For some girls, when it comes to men, there’s just no one quite like daddy. In Henry Jaglom’s Irene in Time, the eponymous thirtysomething heroine (Tanna Frederick) harbors an unhealthy obsession for her long deceased father that comes to dominate her present-day romantic relationships. Between her constant reminiscences of her old man—apparently a dashing gambler, who made his fortune betting on horses and used to take Irene to jazz concerts—there’s little room for any personality of her own. So although she frequently laments her inability to land a boyfriend, since her conversation always revolves around the most important man in her life (even on dates!), her failures seem easily explicable.
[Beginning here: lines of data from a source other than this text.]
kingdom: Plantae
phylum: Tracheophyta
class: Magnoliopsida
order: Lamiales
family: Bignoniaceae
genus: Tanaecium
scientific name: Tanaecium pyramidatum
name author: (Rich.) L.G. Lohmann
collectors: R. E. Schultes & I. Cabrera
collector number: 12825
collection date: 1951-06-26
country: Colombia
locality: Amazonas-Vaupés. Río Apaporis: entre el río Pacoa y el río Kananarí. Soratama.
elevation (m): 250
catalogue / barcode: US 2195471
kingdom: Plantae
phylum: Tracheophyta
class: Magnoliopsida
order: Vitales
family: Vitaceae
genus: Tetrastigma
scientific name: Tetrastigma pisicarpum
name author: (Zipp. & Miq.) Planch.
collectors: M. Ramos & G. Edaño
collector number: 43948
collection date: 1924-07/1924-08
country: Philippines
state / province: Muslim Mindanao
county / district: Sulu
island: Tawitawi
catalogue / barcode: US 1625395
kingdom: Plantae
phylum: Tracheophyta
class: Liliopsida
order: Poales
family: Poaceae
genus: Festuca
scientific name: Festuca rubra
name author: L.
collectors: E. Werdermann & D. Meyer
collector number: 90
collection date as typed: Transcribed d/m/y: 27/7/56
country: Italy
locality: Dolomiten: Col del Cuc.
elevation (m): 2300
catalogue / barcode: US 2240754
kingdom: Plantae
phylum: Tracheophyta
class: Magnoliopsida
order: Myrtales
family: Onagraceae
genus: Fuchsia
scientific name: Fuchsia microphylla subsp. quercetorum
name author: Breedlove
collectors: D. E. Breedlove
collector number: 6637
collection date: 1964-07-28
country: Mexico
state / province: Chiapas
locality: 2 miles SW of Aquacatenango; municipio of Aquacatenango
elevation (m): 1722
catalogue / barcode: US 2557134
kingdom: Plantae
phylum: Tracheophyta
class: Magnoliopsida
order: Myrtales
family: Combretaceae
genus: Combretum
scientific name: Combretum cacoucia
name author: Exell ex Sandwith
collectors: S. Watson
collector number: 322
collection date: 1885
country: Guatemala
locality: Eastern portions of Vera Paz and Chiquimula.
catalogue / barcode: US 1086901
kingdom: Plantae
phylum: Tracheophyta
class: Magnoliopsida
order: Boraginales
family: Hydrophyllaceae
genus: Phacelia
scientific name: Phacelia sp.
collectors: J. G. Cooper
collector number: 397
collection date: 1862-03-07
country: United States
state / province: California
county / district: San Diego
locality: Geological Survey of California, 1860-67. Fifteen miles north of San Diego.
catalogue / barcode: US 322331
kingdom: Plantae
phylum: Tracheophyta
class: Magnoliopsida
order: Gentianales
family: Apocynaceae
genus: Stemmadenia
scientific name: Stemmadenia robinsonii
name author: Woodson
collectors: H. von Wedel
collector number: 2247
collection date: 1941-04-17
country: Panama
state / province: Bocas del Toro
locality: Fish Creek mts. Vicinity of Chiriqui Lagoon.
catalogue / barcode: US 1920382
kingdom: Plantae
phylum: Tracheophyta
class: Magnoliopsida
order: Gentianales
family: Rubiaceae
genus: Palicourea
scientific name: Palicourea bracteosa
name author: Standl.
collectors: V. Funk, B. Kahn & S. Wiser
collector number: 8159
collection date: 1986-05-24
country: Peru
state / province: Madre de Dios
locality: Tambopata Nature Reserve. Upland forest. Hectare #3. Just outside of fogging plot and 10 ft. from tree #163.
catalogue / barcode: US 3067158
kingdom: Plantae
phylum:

Jaglom spins his Electral tale out over a series of long, conversation-heavy sequences that find Irene in discussion with female friends, potential love interests, and family members. As the characters hash out their feelings or stumble awkwardly through their declarations, the camera pans gracefully back and forth or zooms steadily in, isolating individual speakers and endowing potentially static material with a sense of movement. Sometimes Jaglom’s panning draws explicit parallels between characters, as in a restaurant sequence in which the camera slowly shuttles back and forth among Irene and her date and a teenage girl at the next table enjoying an amicable chat with her father. When both date and father excuse themselves, Irene strikes up a conversation with the girl, touching on her two pet subjects, paternity and dating, which, the scene makes clear through its camera movement as much as its dialogue, remain inseparable for the troubled woman.
In between Irene’s posthumous displays of filial piety and unsuccessful dates, Jaglom grants the film’s supporting female characters a chance to discuss their own attitudes toward paternity—most of which are far less positive than Irene’s—and romantic relationships. One woman, for example, tells a friend that she likes her current lover because he reminds her that not all men are as awful as her father. By framing Irene’s dangerously retrograde attitudes in a wider discussion about how the father-daughter relationship affects a woman’s subsequent love life, Jaglom offers up a healthier set of possibilities for his heroine to choose from. But just as a final unflattering revelation about Irene’s father fails to alter her feelings for him, so her faith in a new lover—chosen because he “has the same look in his eyes” as her old man—proves similarly unfounded.
Although the film’s discussions often prove enlightening, Jaglom’s father obsession ultimately threatens to sink his project into something approaching self-parody. Wedging expressions of daddy love into nearly every scene (even musical interludes in which Irene is shown singing at a recording studio abound with lyrics like “When I look in his eyes, I’m searching for you,” a neat encapsulation of her romantic predicament), the filmmaker presses his case too hard. As he turns his camera on Irene for the umpteenth time while she grins ear-to-ear and coos about her “daddy,” Jaglom nearly undermines the seriousness of his project through sheer nutso repetition. Only the variety of voices that the filmmaker introduces to balance out his heroine’s babblings, and a strikingly ambiguous finale, manage to ensure a sufficient level of complexity to keep things interesting.